The trade negotiation between the U.S. and China is not simply an ordinary economic dispute between two competing countries, it is a power struggle between the world’s dueling superpowers. China is the first legitimate economic and military rival the U.S. has faced since the Soviet Union began it’s demise 30 years ago. As we approach a potential deal, many are discussing whether the U.S. has ‘won’ or ‘lost’ and whether the temporary tariffs were successful, but the results may not be known for decades. What can we practically access about the deal? In the first of our original series covering trade with China, we take a look at the impact of tariffs on China, the effects on other trading partners, and discuss whether broad tariffs are the most effective means of ensuring U.S. influence in the world.
If Not Now, When?
Bryan Cosby – Fourth View Contributor
China’s meteoric economic rise and military buildup have quickly become a challenge to U.S. hegemony. From claims to the South China Sea to its Belt-and-Road Initiative, China has sought to buy allegiance through massive offerings and force influence through related debt traps.
China has grown increasingly aggressive in its military deployments and influence campaigns across the globe: from claims to the South China Sea to its Belt-and-Road Initiative. This initiative has enacted infrastructure projects in Pakistan, Sri Lanka, and Djibouti with substantial military strings attached. And their military is only getting stronger – China now spends as much as the rest of Asia combined, having increased investment more than twenty-fold since 1989. If China does become the world’s largest economy, it could spend a comparable or an even greater amount on its military than the U.S.
Trade between the U.S. and China has been beneficial to both countries for decades, but the time has come to decide if continuing to enrich an increasingly adversarial country is worth the long-term geopolitical risks.

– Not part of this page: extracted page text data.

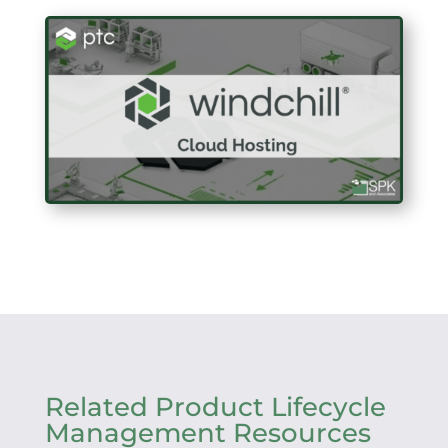
Related Product Lifecycle
Management Resources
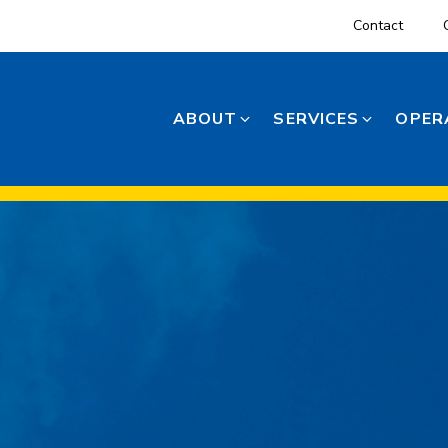
Contact
ABOUT
SERVICES
OPER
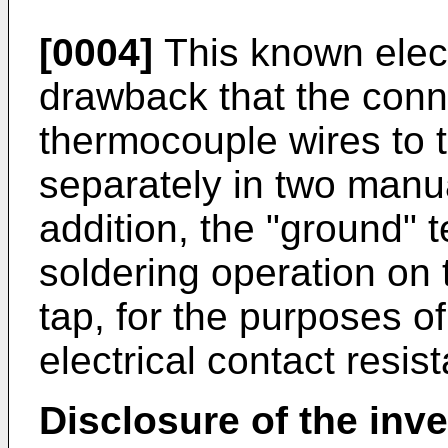
[0004]
This known elect
drawback that the conn
thermocouple wires to 
separately in two manua
addition, the "ground" t
soldering operation on 
tap, for the purposes o
electrical contact resis
Disclosure of the inv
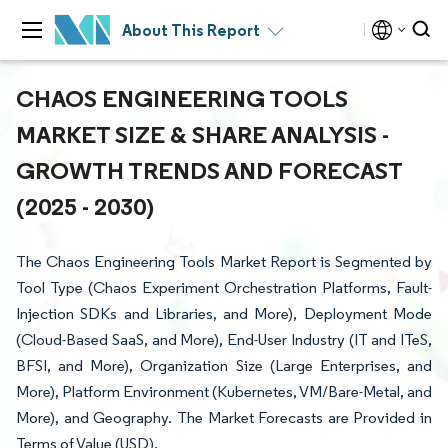
About This Report
CHAOS ENGINEERING TOOLS
MARKET SIZE & SHARE ANALYSIS -
GROWTH TRENDS AND FORECAST
(2025 - 2030)
The Chaos Engineering Tools Market Report is Segmented by
Tool Type (Chaos Experiment Orchestration Platforms, Fault-
Injection SDKs and Libraries, and More), Deployment Mode
(Cloud-Based SaaS, and More), End-User Industry (IT and ITeS,
BFSI, and More), Organization Size (Large Enterprises, and
More), Platform Environment (Kubernetes, VM/Bare-Metal, and
More), and Geography. The Market Forecasts are Provided in
Terms of Value (USD).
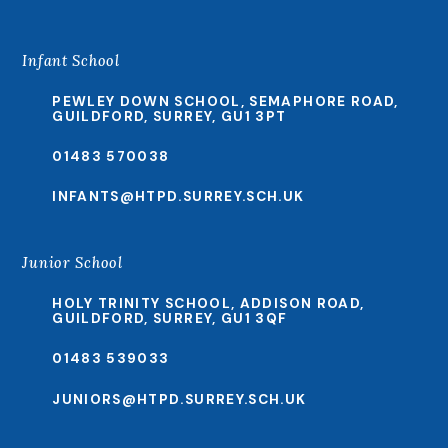
Infant School
PEWLEY DOWN SCHOOL, SEMAPHORE ROAD,
GUILDFORD, SURREY, GU1 3PT
01483 570038
INFANTS@HTPD.SURREY.SCH.UK
Junior School
HOLY TRINITY SCHOOL, ADDISON ROAD,
GUILDFORD, SURREY, GU1 3QF
01483 539033
JUNIORS@HTPD.SURREY.SCH.UK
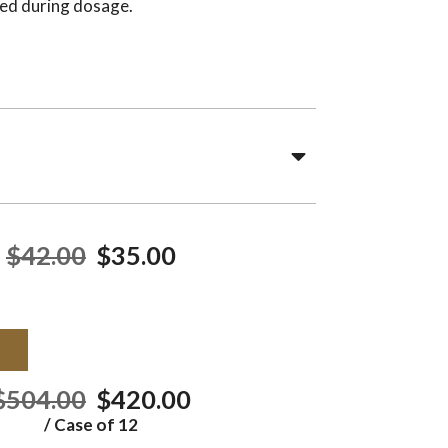
ed during dosage.
$42.00
$35.00
T
$504.00
$420.00
/ Case of 12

Tariffs Harm Allies More Than China
Marika Heller – Albright Stonebridge Group
If the objective of the tariffs is to impose exacting costs on an economic and geopolitical rival of the United States, many tariffs that have been wrapped into the broader trade war actually harm and alienate the very allies the United States will need to cooperate with it to deal with the growing challenge of China. While the tariffs have created economic opportunities for some countries like Brazil, Argentina, Australia, and others that are filling the void left by the U.S. in China’s imports, U.S. Section 232 tariffs on steel and aluminum are damaging allies more than they are China. The U.S. Department of Commerce has excluded 40% of imports of Chinese steel from the 25% tariff levied under the Section 232 investigation, but by contrast has only excluded 2% of total Canadian steel imports from the same tariff. Japan and Germany are essential partners in any actions for countering growing Chinese geopolitical and military influence, but they are also expected to be severely impacted by the new Section 232 auto import tariffs that will impose 25% tariffs on all car imports, while China has virtually no auto exports to the United States and so will remain unaffected.
A Wall Street Perspective
Michael Li – Buy-Side Investment Analyst
In this game of chicken, both sides are trying to make their threats credible and the risk of miscalculation and miscommunication increases sharply. So there could be one or two rounds of tit-for-tat before reaching an agreement. Reduced cooperation on trade over the next few years could hurt cross-border investment flows and place the US in a lagging rather than a leading position in future economic and political partnerships. I personally see the trade tension between US and China as justified and potentially a push that is badly needed for China’s government to address these structural challenges in a timely manner, which are critical for unlocking the full potential of China’s productivity growth.